Reducing or cutting impact fees is a scam targeting taxpayers. The Florida Impact Fee Act states: "The Legislature finds that impact fees are an important source of revenue for a local government to use in funding the infrastructure necessitated by new growth."
In 2009 most Manatee County impact fees were cut 50 percent, school impact fees were suspended. The rationale was that lower impact fees would allow developers to sell houses for less, which would mean more construction and more jobs, which would stimulate the economy.
That sounds good, but who is paying for the infrastructure that impact fees would have covered? In some cases infrastructure projects were delayed because funding wasn't available. Jobs were lost because of that.

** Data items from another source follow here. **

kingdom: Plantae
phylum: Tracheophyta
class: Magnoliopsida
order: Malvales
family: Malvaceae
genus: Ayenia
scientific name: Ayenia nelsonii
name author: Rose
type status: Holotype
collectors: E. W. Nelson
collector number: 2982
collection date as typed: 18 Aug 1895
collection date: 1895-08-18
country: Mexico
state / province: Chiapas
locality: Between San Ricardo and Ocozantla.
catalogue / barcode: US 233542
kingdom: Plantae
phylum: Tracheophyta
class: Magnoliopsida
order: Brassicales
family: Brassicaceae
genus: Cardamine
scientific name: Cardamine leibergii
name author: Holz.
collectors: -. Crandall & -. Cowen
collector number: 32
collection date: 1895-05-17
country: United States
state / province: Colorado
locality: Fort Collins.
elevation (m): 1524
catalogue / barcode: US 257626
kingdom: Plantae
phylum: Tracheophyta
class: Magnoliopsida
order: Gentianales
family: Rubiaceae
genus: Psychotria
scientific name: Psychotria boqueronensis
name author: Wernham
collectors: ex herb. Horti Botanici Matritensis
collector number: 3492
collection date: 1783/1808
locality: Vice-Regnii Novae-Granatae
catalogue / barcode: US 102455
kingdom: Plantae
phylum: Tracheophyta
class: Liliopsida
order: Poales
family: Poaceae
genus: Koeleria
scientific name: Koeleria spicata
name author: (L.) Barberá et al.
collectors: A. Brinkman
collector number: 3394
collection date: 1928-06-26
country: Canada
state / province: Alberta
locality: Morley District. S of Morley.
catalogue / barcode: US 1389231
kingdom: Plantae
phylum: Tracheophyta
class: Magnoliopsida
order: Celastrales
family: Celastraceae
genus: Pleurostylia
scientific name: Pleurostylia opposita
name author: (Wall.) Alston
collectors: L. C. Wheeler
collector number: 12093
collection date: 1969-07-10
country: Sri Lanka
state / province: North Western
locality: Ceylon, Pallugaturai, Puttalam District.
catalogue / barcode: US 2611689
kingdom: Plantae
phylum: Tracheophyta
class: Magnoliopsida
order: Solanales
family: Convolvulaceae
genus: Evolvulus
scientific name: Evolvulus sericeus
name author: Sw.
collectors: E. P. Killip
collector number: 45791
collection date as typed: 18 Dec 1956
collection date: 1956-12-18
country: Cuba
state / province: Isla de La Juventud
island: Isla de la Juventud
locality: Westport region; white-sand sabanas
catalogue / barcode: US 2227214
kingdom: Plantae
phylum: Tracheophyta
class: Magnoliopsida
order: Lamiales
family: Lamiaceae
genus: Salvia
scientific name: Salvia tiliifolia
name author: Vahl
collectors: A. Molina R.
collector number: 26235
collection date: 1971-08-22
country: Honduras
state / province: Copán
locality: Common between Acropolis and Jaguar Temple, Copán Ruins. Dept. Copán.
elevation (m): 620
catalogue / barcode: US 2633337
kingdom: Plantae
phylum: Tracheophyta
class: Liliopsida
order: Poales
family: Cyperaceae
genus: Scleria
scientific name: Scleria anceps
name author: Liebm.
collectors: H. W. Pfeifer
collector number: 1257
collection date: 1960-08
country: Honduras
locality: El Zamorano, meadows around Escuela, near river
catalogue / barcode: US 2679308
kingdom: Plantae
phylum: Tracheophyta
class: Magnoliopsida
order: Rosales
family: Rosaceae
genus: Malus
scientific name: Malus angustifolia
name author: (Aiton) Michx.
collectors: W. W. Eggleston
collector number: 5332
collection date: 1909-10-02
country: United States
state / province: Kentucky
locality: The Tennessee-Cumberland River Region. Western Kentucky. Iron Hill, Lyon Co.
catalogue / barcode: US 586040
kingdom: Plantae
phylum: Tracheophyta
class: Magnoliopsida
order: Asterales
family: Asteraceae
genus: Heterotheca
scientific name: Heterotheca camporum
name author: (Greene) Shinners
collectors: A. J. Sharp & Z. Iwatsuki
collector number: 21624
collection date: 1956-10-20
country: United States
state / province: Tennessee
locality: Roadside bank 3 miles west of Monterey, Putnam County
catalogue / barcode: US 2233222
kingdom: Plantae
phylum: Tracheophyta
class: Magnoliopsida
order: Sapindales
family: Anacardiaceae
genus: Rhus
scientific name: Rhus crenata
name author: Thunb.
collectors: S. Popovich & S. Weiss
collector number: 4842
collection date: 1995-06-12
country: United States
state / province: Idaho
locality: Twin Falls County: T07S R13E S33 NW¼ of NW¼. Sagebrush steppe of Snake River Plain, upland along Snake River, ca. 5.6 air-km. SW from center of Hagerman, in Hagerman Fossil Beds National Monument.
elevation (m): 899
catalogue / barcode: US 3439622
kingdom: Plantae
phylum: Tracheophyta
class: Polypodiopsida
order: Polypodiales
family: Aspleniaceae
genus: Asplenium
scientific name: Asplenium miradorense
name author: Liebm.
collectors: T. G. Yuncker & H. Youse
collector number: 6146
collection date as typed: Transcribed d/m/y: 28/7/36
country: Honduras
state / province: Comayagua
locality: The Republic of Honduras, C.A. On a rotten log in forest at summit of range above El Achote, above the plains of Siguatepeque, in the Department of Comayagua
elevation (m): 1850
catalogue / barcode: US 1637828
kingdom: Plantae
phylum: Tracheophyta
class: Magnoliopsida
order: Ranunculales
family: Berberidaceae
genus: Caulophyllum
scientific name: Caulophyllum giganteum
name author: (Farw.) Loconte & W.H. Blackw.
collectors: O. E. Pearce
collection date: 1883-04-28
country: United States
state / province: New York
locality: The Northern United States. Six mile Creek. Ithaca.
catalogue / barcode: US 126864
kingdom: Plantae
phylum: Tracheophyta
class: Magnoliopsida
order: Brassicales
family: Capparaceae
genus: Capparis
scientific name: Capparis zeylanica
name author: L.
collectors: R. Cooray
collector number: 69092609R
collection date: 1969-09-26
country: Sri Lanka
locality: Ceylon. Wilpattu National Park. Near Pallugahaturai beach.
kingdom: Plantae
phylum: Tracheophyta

In other cases, bonds were sold because developers needed infrastructure to connect their developments. Taxpayers will have to pay back those bonds, including interest.
The county has not collected over $90 million in impact fees since 2009. All that money would have been spent locally, which would have created many jobs.
So, where did that money go? Developers will say they reduced prices of houses so the home buyers benefited, but there is no proof that actually happened.
We do know that the developers are flush with cash and have offered to buy land from anyone who wants to sell it.
St. Johns County didn't reduce residential impact fees. "It remains one of the fastest-growing places in Florida, if not the nation."
Its population increased 54 percent from 2000 to 2010.
Residential construction is booming here, but there is no proof that growth resulted from impact fee cuts.
What we do know is that we have less infrastructure, bigger debt, a school system that is broke but needs at least three new schools, and a sales tax increase and millage increase is pending.